**Acciones requeridas**
**1)** Según el texto fuente, ¿con quién se embarcó Steinbeck para recoger muestras en el Golfo de California?
**2)** Traduzca al inglés esta oración del texto fuente: "No hemos conocido ni a un solo gran científico que no pueda disertar con desenvoltura con un niño."
**3)** Resuma de forma más breve el párrafo del texto fuente que empieza por "Alemania había conquistado Polonia" y conserve sus datos principales.

Alemania había conquistado Polonia y Dinamarca y se dirigía a Noruega; en poco tiempo, atacarían el oeste de Europa y serían dueños de medio continente. Era 1940 y Estados Unidos no había entrado en la guerra, todavía Pearl Harbour no eran palabras de infamia. Ese año, John Steinbeck, periodista y escritor, ya conocido en todo su país (acababa de publicar Las uvas de la ira que, aquel mismo año, John Ford llevaría al cine), embarcó en un barco de pesca alquilado, con su amigo el biólogo marino Ed “Doc” Ricketts, para hacer una campaña de recogida de muestras en el Golfo de California, antes conocido com el Mar de Cortés. Y con este título, Por el Mar de Cortés, publicó en 1951 Steinbeck el diario de la expedición. Describe la costa, el mar, las recogidas, las tristes aldeas mexicanas, la sed (bebieron más de 2000 cervezas) y el calor y, además, las elucubraciones que se le ocurrían al futuro Premio Nobel (1962). Y entre esas parrafadas, así es como describe a algunos biólogos, espero que sólo a algunos:
Existe la curiosa idea entre los hombres profanos de que en los escritos científicos hay un estrato común de perfeccionismo. Nada está más lejos de la verdad. Los informes de los biólogos son una dimensión, no de la ciencia, sino de los hombres. Existen tan pocos científicos gigantes como de cualquier otra clase. En algunos infomes, es imposible relacionar las descripciones de animales vivos, a causa de la ineptitud de su lenguaje, y en otros, los lugares de recolección aparecen tan mezclados o ignorados, que las especies mencionadas no pueden ser halladas. El mismo condicionante se introduce en el nombre de la especie como en cualquier otra clase de observación, y las mismas faltas de negligencia que se encuentran en los informes científicos, se hallan en el banco de testigos de un tribunal criminal. A veces, parece que los hombres, en un trabajo científico, asumen el temor de un sacerdocio para ocultar sus defectos, como hace el médico-brujo con sus orgullosas máscaras y trípodes de barro, como tienen los sacerdotes de todos los cultos con lenguajes y símbolos, secretos y extraños. Normalmente, sólo los hombrecillos obstinados se oponen a lo que se llama «popularización», por la que ellos entienden escribir con claridad comprensible a alguien que no esté familiarizado con las claves y ritos del culto. No hemos conocido ni a un solo gran científico que no pueda disertar con desenvoltura con un niño. ¿Significa esto, tal vez, que los que aborrecen la claridad no tienen nada que decir, no han observado nada, no poseen una idea clara ni tan siquiera de sus propias actividades? Un hombre estúpido es estúpido sea cual sea su profesión, y naturalmente un científico inepto tiene derecho a protegerse con togas y plumajes, emblemas y grados, como hacen otros hombres obtusos, que son potentados y dictadores imperialistas de logias de hombres estúpidos.
*John Steinbeck. 1951 (2005). Por el Mar de Cortés. Ed. Península. Barcelona. 234 pp.

**Registros extraídos de un conjunto de datos**

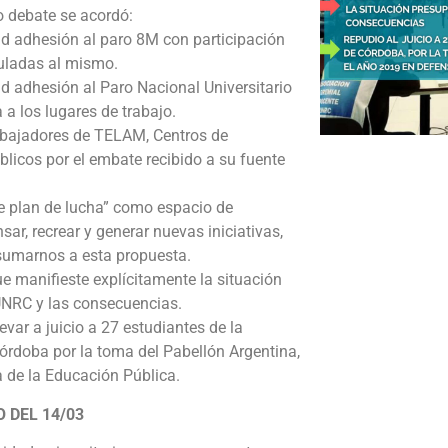
o debate se acordó:
d adhesión al paro 8M con participación
culadas al mismo.
d adhesión al Paro Nacional Universitario
 a los lugares de trabajo.
abajadores de TELAM, Centros de
licos por el embate recibido a su fuente
e plan de lucha” como espacio de
sar, recrear y generar nuevas iniciativas,
sumarnos a esta propuesta.
ue manifieste explícitamente la situación
 UNRC y las consecuencias.
evar a juicio a 27 estudiantes de la
órdoba por la toma del Pabellón Argentina,
a de la Educación Pública.
 DEL 14/03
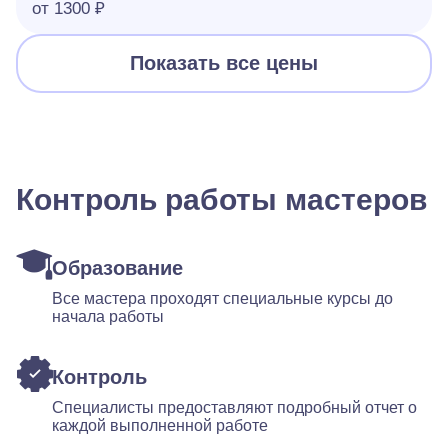
от 1300 ₽
Показать все цены
Контроль работы мастеров
Образование
Все мастера проходят специальные курсы до
начала работы
Контроль
Специалисты предоставляют подробный отчет о
каждой выполненной работе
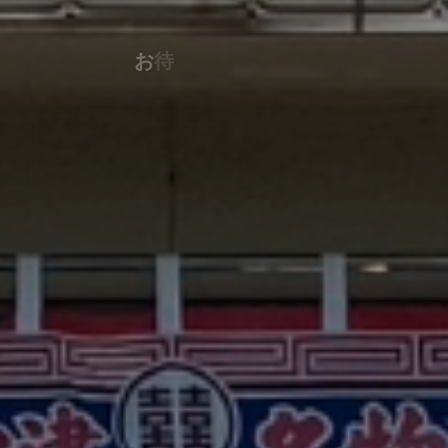
お
待
た
せ
し
ま
し
た
。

**Respuestas de tareas**
**1)** Con su amigo el biólogo marino Ed "Doc" Ricketts.

**2)** We have not known a single great scientist who could not discourse easily with a child.

**3)** En 1940 Alemania había conquistado Polonia y Dinamarca y avanzaba hacia Noruega, y Estados Unidos aún no había entrado en la guerra. Ese año John Steinbeck, que acababa de publicar Las uvas de la ira, se embarcó en un pesquero alquilado con el biólogo marino Ed "Doc" Ricketts. El objetivo era recoger muestras en el Golfo de California, antes llamado Mar de Cortés. En 1951 publicó el diario de la expedición, Por el Mar de Cortés. En él describe la costa, el mar, las recogidas, las aldeas mexicanas, la sed, el calor y sus propias reflexiones, entre ellas una descripción de algunos biólogos.